=== Record set ===

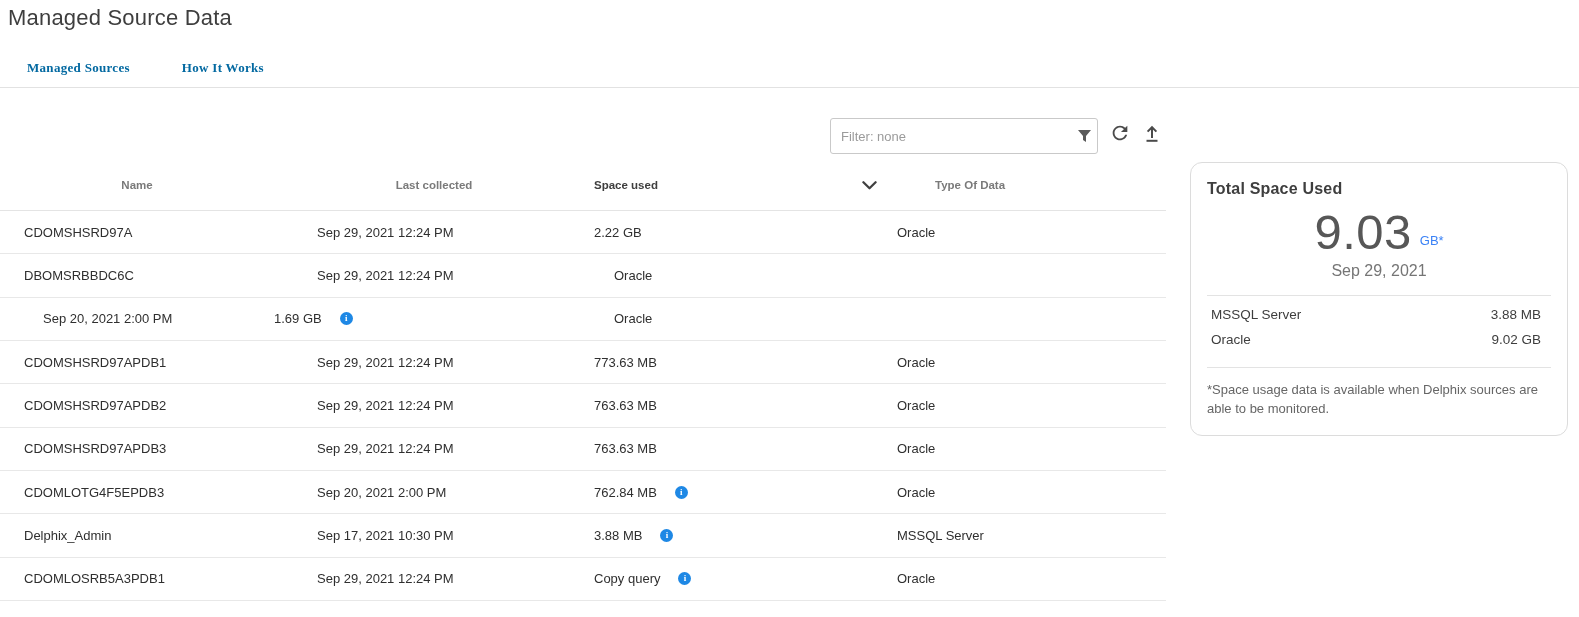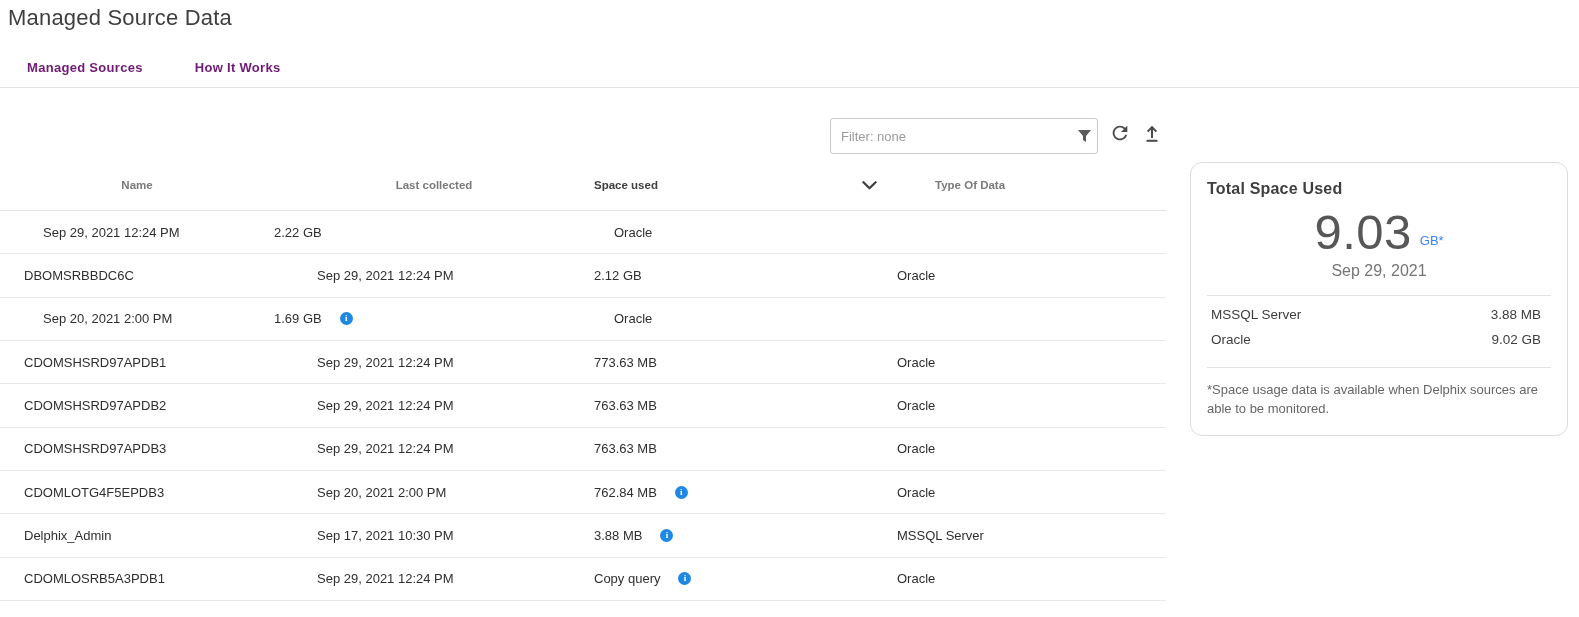--- a/index.html
+++ b/index.html
@@ -11,7 +11,7 @@
   .page-title { position:absolute; left:8px; top:5px; font-size:22px; font-weight:400;
                 color:#3e3e3e; letter-spacing:.2px; }
   .tabs { position:absolute; left:27px; top:60px; display:flex; gap:52px; }
-  .tab { font-size:13px; font-weight:700; color:#701a75; letter-spacing:.3px; cursor:pointer; }
+  .tab { font-size:13px; font-weight:700; color:#0369a1; letter-spacing:.3px; cursor:pointer;font-family:Liberation Serif, serif; }
   .tabs-divider { position:absolute; left:0; top:87px; width:1579px; height:1px; background:#e2e2e2; }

===

> **What is expected**
Give again, word for word, every line from the top of the entries above to the line holding "font-size:13px; font-weight:700; color:#701a75;", both included. Leave the pictures out.

> **Response area**
--- a/index.html
+++ b/index.html
@@ -11,7 +11,7 @@
   .page-title { position:absolute; left:8px; top:5px; font-size:22px; font-weight:400;
                 color:#3e3e3e; letter-spacing:.2px; }
   .tabs { position:absolute; left:27px; top:60px; display:flex; gap:52px; }
-  .tab { font-size:13px; font-weight:700; color:#701a75; letter-spacing:.3px; cursor:pointer; }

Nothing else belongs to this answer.